> _Instructions for the task_
Check every line below for the word "szklanki" and show those that hold it.

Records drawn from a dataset
'''

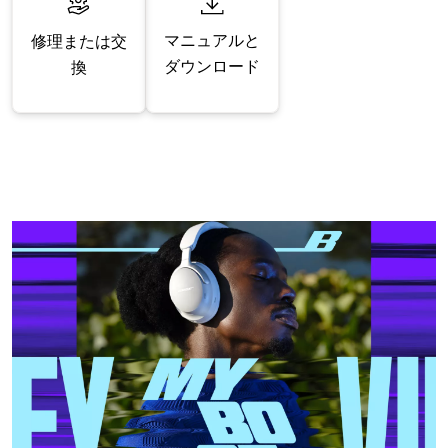
マニュアルと
修理または交
ダウンロード
換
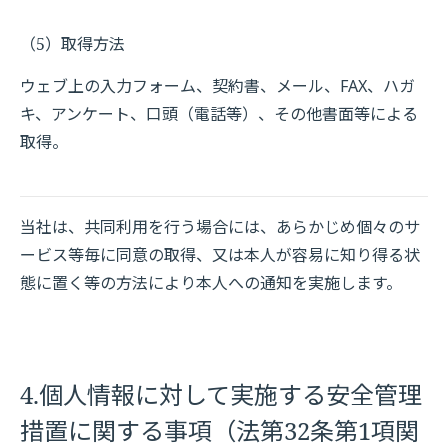
（5）取得方法
ウェブ上の入力フォーム、契約書、メール、FAX、ハガ
キ、アンケート、口頭（電話等）、その他書面等による
取得。
当社は、共同利用を行う場合には、あらかじめ個々のサ
ービス等毎に同意の取得、又は本人が容易に知り得る状
態に置く等の方法により本人への通知を実施します。
4.個人情報に対して実施する安全管理
措置に関する事項（法第32条第1項関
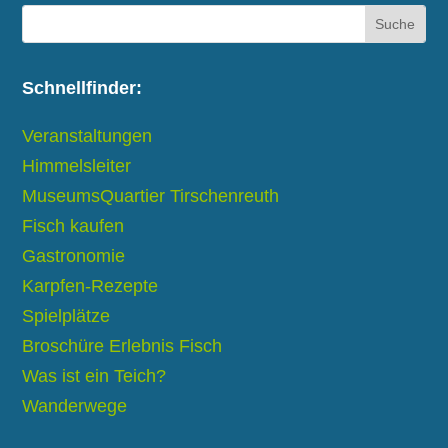
Schnellfinder:
Veranstaltungen
Himmelsleiter
MuseumsQuartier Tirschenreuth
Fisch kaufen
Gastronomie
Karpfen-Rezepte
Spielplätze
Broschüre Erlebnis Fisch
Was ist ein Teich?
Wanderwege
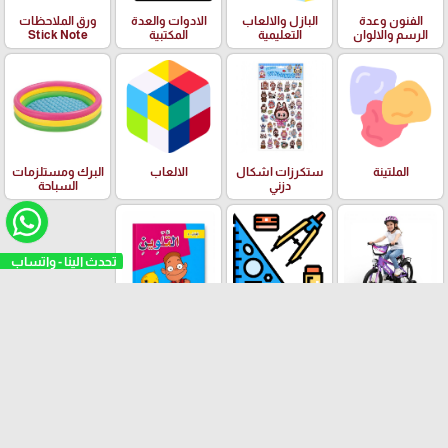
الفنون وعدة
البازل والالعاب
الادوات والعدة
ورق الملاحظات
الرسم والالوان
التعليمية
المكتبية
Stick Note
الملتينة
ستكرزات اشكال
الالعاب
البرك ومستلزمات
دزني
السباحة
تحدث الينا - واتساب
بسكليتات BMX
ادوات الهندسة
قصص الاطفال
ودفاتر الالوان
العلامات التجارية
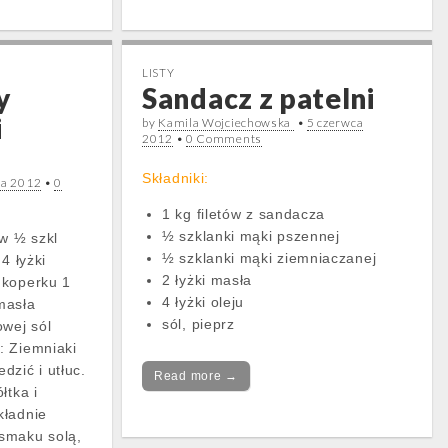
LISTY
y
Sandacz z patelni
i
by
Kamila Wojciechowska
•
5 czerwca
2012
•
0 Comments
Składniki:
ia 2012
•
0
1 kg filetów z sandacza
½ szklanki mąki pszennej
ów ½ szkl
½ szklanki mąki ziemniaczanej
4 łyżki
2 łyżki masła
 koperku 1
4 łyżki oleju
 masła
sól, pieprz
owej sól
: Ziemniaki
dzić i utłuc.
Read more →
łtka i
kładnie
smaku solą,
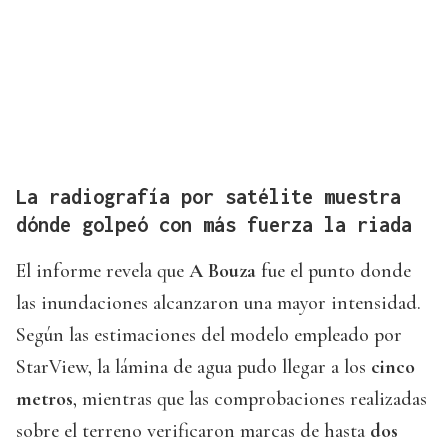
La radiografía por satélite muestra
dónde golpeó con más fuerza la riada
El informe revela que
A Bouza
fue el punto donde
las inundaciones alcanzaron una mayor intensidad.
Según las estimaciones del modelo empleado por
StarView, la lámina de agua pudo llegar a los
cinco
metros
, mientras que las comprobaciones realizadas
sobre el terreno verificaron marcas de hasta
dos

'''

> _Solution to the problem_
½ szklanki mąki pszennej
½ szklanki mąki ziemniaczanej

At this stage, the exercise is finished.